[Source data — start]

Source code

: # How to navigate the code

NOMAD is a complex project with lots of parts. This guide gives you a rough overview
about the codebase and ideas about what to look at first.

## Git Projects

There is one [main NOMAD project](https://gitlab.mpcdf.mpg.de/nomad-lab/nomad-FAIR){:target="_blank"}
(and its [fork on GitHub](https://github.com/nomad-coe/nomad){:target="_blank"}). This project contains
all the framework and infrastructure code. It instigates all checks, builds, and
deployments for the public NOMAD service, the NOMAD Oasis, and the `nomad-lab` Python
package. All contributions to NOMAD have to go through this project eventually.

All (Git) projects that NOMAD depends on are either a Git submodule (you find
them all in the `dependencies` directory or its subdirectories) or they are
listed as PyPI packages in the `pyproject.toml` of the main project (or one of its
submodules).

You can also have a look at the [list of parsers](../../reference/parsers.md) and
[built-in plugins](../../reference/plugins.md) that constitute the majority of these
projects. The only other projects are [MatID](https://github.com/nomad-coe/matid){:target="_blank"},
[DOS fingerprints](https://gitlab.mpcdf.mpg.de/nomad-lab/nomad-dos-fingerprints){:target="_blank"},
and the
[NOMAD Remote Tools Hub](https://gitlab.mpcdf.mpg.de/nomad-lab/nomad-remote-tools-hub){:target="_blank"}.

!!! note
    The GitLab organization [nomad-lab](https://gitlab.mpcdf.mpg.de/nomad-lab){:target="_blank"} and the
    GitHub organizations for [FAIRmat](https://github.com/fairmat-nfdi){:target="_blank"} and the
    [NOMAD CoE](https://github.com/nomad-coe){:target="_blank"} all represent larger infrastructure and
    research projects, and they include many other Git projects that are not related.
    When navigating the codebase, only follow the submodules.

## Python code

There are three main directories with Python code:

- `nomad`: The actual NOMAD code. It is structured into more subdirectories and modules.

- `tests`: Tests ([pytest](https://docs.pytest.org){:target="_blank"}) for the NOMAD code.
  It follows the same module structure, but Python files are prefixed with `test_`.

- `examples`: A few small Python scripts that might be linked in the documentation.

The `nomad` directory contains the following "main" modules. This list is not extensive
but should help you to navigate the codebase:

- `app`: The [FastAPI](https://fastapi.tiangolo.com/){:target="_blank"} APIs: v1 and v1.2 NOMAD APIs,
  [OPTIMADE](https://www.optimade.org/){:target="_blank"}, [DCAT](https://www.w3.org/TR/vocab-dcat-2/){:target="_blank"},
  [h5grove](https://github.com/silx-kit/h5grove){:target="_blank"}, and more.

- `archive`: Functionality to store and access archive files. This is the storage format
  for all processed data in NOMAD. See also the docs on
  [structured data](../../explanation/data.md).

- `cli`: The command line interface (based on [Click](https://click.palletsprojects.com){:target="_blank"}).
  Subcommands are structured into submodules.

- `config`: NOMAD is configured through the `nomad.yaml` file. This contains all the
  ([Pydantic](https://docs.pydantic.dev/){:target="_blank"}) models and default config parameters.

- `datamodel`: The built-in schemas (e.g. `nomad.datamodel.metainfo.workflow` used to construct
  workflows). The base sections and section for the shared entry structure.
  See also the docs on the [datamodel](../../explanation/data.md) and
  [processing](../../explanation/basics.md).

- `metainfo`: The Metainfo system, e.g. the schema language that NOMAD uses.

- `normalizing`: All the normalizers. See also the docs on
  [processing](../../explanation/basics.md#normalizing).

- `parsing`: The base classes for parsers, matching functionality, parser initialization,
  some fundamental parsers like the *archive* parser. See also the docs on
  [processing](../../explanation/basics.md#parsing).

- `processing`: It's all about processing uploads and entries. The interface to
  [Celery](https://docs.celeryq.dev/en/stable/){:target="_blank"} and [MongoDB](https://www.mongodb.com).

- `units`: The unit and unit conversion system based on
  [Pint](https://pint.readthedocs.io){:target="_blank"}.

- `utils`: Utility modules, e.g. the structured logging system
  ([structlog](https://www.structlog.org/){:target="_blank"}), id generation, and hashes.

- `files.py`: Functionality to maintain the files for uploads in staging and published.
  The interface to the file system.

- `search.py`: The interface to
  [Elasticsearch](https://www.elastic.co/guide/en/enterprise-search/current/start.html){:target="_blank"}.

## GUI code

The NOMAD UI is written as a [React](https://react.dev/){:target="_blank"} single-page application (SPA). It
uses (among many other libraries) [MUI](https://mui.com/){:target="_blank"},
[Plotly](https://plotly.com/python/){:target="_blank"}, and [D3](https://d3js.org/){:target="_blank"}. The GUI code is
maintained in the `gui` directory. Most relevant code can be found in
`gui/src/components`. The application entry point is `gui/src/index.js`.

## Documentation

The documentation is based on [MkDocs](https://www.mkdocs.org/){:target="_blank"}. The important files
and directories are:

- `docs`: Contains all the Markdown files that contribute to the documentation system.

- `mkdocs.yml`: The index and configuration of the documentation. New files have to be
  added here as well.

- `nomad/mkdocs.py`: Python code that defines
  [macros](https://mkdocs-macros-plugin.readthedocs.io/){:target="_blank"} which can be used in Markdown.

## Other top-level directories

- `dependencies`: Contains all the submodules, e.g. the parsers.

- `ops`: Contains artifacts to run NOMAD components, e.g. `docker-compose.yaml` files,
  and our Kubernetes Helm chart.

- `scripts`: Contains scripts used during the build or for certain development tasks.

[Source data — finish]

▸ **Exercise instructions**: Copy out the entries above word for word.

▸ **Solution for this exercise**:
Source code

: # How to navigate the code

NOMAD is a complex project with lots of parts. This guide gives you a rough overview
about the codebase and ideas about what to look at first.

## Git Projects

There is one [main NOMAD project](https://gitlab.mpcdf.mpg.de/nomad-lab/nomad-FAIR){:target="_blank"}
(and its [fork on GitHub](https://github.com/nomad-coe/nomad){:target="_blank"}). This project contains
all the framework and infrastructure code. It instigates all checks, builds, and
deployments for the public NOMAD service, the NOMAD Oasis, and the `nomad-lab` Python
package. All contributions to NOMAD have to go through this project eventually.

All (Git) projects that NOMAD depends on are either a Git submodule (you find
them all in the `dependencies` directory or its subdirectories) or they are
listed as PyPI packages in the `pyproject.toml` of the main project (or one of its
submodules).

You can also have a look at the [list of parsers](../../reference/parsers.md) and
[built-in plugins](../../reference/plugins.md) that constitute the majority of these
projects. The only other projects are [MatID](https://github.com/nomad-coe/matid){:target="_blank"},
[DOS fingerprints](https://gitlab.mpcdf.mpg.de/nomad-lab/nomad-dos-fingerprints){:target="_blank"},
and the
[NOMAD Remote Tools Hub](https://gitlab.mpcdf.mpg.de/nomad-lab/nomad-remote-tools-hub){:target="_blank"}.

!!! note
    The GitLab organization [nomad-lab](https://gitlab.mpcdf.mpg.de/nomad-lab){:target="_blank"} and the
    GitHub organizations for [FAIRmat](https://github.com/fairmat-nfdi){:target="_blank"} and the
    [NOMAD CoE](https://github.com/nomad-coe){:target="_blank"} all represent larger infrastructure and
    research projects, and they include many other Git projects that are not related.
    When navigating the codebase, only follow the submodules.

## Python code

There are three main directories with Python code:

- `nomad`: The actual NOMAD code. It is structured into more subdirectories and modules.

- `tests`: Tests ([pytest](https://docs.pytest.org){:target="_blank"}) for the NOMAD code.
  It follows the same module structure, but Python files are prefixed with `test_`.

- `examples`: A few small Python scripts that might be linked in the documentation.

The `nomad` directory contains the following "main" modules. This list is not extensive
but should help you to navigate the codebase:

- `app`: The [FastAPI](https://fastapi.tiangolo.com/){:target="_blank"} APIs: v1 and v1.2 NOMAD APIs,
  [OPTIMADE](https://www.optimade.org/){:target="_blank"}, [DCAT](https://www.w3.org/TR/vocab-dcat-2/){:target="_blank"},
  [h5grove](https://github.com/silx-kit/h5grove){:target="_blank"}, and more.

- `archive`: Functionality to store and access archive files. This is the storage format
  for all processed data in NOMAD. See also the docs on
  [structured data](../../explanation/data.md).

- `cli`: The command line interface (based on [Click](https://click.palletsprojects.com){:target="_blank"}).
  Subcommands are structured into submodules.

- `config`: NOMAD is configured through the `nomad.yaml` file. This contains all the
  ([Pydantic](https://docs.pydantic.dev/){:target="_blank"}) models and default config parameters.

- `datamodel`: The built-in schemas (e.g. `nomad.datamodel.metainfo.workflow` used to construct
  workflows). The base sections and section for the shared entry structure.
  See also the docs on the [datamodel](../../explanation/data.md) and
  [processing](../../explanation/basics.md).

- `metainfo`: The Metainfo system, e.g. the schema language that NOMAD uses.

- `normalizing`: All the normalizers. See also the docs on
  [processing](../../explanation/basics.md#normalizing).

- `parsing`: The base classes for parsers, matching functionality, parser initialization,
  some fundamental parsers like the *archive* parser. See also the docs on
  [processing](../../explanation/basics.md#parsing).

- `processing`: It's all about processing uploads and entries. The interface to
  [Celery](https://docs.celeryq.dev/en/stable/){:target="_blank"} and [MongoDB](https://www.mongodb.com).

- `units`: The unit and unit conversion system based on
  [Pint](https://pint.readthedocs.io){:target="_blank"}.

- `utils`: Utility modules, e.g. the structured logging system
  ([structlog](https://www.structlog.org/){:target="_blank"}), id generation, and hashes.

- `files.py`: Functionality to maintain the files for uploads in staging and published.
  The interface to the file system.

- `search.py`: The interface to
  [Elasticsearch](https://www.elastic.co/guide/en/enterprise-search/current/start.html){:target="_blank"}.

## GUI code

The NOMAD UI is written as a [React](https://react.dev/){:target="_blank"} single-page application (SPA). It
uses (among many other libraries) [MUI](https://mui.com/){:target="_blank"},
[Plotly](https://plotly.com/python/){:target="_blank"}, and [D3](https://d3js.org/){:target="_blank"}. The GUI code is
maintained in the `gui` directory. Most relevant code can be found in
`gui/src/components`. The application entry point is `gui/src/index.js`.

## Documentation

The documentation is based on [MkDocs](https://www.mkdocs.org/){:target="_blank"}. The important files
and directories are:

- `docs`: Contains all the Markdown files that contribute to the documentation system.

- `mkdocs.yml`: The index and configuration of the documentation. New files have to be
  added here as well.

- `nomad/mkdocs.py`: Python code that defines
  [macros](https://mkdocs-macros-plugin.readthedocs.io/){:target="_blank"} which can be used in Markdown.

## Other top-level directories

- `dependencies`: Contains all the submodules, e.g. the parsers.

- `ops`: Contains artifacts to run NOMAD components, e.g. `docker-compose.yaml` files,
  and our Kubernetes Helm chart.

- `scripts`: Contains scripts used during the build or for certain development tasks.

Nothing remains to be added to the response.